▽
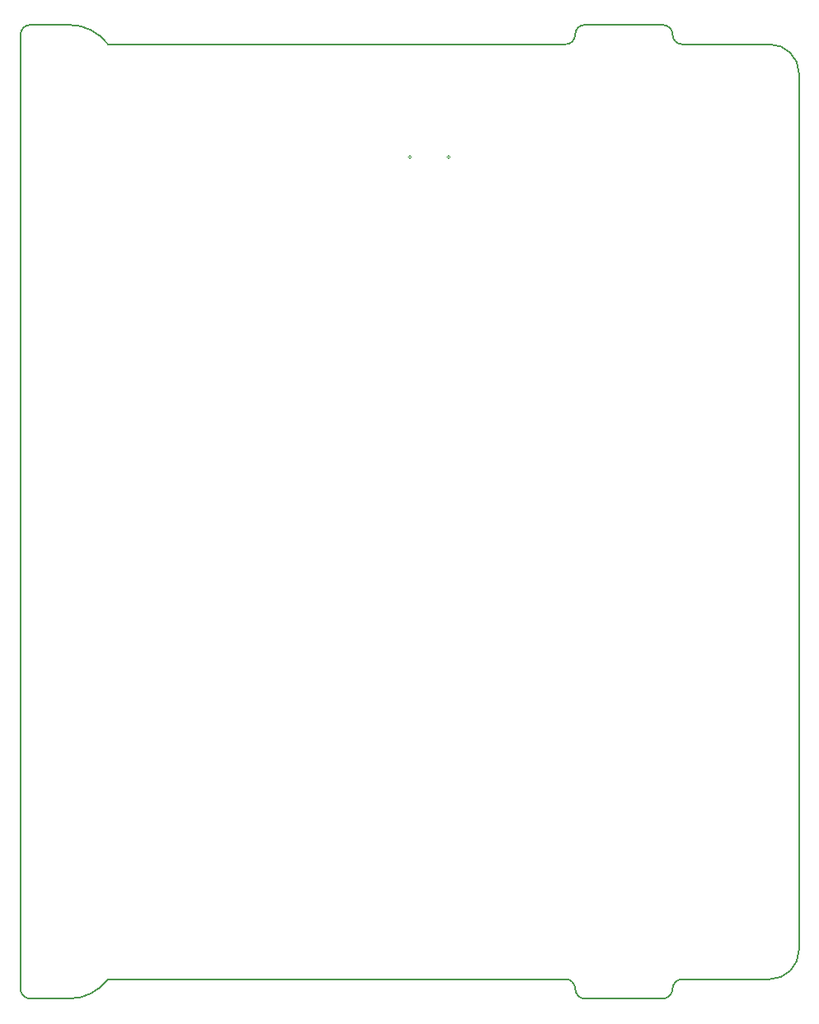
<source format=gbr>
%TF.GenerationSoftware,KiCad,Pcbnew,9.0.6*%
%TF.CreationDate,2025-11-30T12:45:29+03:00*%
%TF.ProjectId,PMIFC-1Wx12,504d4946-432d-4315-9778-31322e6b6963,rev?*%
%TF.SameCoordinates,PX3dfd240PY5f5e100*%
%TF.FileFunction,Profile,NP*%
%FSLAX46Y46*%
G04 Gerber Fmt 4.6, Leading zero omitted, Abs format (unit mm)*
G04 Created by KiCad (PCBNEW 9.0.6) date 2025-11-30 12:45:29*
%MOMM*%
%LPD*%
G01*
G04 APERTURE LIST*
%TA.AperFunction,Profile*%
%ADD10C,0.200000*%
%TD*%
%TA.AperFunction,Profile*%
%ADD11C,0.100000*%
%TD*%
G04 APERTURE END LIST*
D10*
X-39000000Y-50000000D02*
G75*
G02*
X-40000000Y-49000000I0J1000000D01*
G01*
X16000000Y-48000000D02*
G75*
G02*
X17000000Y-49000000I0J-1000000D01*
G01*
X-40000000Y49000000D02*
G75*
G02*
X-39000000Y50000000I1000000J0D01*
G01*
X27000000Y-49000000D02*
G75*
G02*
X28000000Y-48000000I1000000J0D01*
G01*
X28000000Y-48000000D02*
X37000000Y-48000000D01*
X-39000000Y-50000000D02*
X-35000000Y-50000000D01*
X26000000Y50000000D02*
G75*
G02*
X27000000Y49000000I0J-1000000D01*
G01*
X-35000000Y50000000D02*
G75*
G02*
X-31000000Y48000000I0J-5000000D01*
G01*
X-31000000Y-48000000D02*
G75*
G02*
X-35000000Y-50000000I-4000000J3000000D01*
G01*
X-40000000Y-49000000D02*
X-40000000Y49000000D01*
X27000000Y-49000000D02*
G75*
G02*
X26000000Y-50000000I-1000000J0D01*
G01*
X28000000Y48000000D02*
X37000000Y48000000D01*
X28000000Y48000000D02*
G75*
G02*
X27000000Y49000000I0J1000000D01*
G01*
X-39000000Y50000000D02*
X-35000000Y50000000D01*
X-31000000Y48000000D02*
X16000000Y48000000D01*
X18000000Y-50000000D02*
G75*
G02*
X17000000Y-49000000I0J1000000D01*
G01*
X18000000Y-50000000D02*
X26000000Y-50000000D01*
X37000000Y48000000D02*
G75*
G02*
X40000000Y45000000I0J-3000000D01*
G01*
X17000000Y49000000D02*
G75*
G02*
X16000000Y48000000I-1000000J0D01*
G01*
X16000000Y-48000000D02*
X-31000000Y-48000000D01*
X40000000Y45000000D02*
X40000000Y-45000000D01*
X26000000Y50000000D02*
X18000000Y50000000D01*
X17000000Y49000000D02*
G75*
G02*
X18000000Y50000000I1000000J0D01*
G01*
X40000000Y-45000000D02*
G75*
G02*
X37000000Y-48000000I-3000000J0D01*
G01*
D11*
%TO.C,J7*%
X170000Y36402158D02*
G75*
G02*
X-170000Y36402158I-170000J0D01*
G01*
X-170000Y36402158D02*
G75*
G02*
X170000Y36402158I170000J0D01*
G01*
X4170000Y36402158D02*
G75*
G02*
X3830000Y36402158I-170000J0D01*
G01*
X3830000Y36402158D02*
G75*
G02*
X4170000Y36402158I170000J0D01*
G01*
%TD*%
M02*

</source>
△
- Written task:
Starting with the line above that holds "X17000000Y-49000000I0J1000000D01*" and stopping with the line that holds "X40000000Y-45000000D01*", reproduce each line exactly, omitting all other lines.

- Answer for this exercise:
X17000000Y-49000000I0J1000000D01*
G01*
X18000000Y-50000000D02*
X26000000Y-50000000D01*
X37000000Y48000000D02*
G75*
G02*
X40000000Y45000000I0J-3000000D01*
G01*
X17000000Y49000000D02*
G75*
G02*
X16000000Y48000000I-1000000J0D01*
G01*
X16000000Y-48000000D02*
X-31000000Y-48000000D01*
X40000000Y45000000D02*
X40000000Y-45000000D01*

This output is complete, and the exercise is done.